Our technological shifts haven’t just affected ideas and conversations–with people able to travel thousands of miles in an afternoon, they’ve also affected the composition of communities. The US in 1920 was almost 90% white and 10% black, (with that black population concentrated in the segregated South). All other races together totaled only a couple percent. Today, the US is <65% white, 13% black, 16% Hispanic, 6% Asian and Native American, and 9% “other” or multi-racial.
Similar changes have happened in Europe, both with the creation of the Free Movement Zone and the discovery that the Mediterranean isn’t that hard to cross, though the composition of the newcomers obviously differs.
Diversity may have its benefits, but one of the things it isn’t is a common culture.
With all of these changes, do I really feel that there is anything particularly special about my local community and its norms over those of my British friends?
What about Disney?
Well, Disney’s most profitable product hasn’t exactly been pro-democracy, though I doubt a few princess movies can actually budge people’s political compasses or vote for Trump (or Hillary.) But what about the general content of children’s stories?
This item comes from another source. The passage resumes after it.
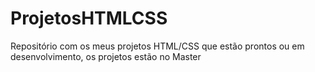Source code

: # ProjetosHTMLCSS
Repositório com os meus projetos HTML/CSS que estão prontos ou em desenvolvimento, os projetos estão no Master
It sure seems like there are a lot fewer stories focused on characters from American history than in the days when Davy Crockett was the biggest thing on TV.
Of course this loops back into technological changes, as American TV and movies are enjoyed by an increasingly non-American audience and media content is driven by advertisers’ desire to reach specific audiences (eg, the “rural purge” in TV programming, when popular TV shows aimed at more rural or older audiences were cancelled in favor of programs featuring urban characters, which advertisers believed would appeal to younger viewers with more cash to spend.)
If cultural collapse is happening, it’s not because we lack for civics classes, but because civics classes alone cannot create a civic culture where there is none.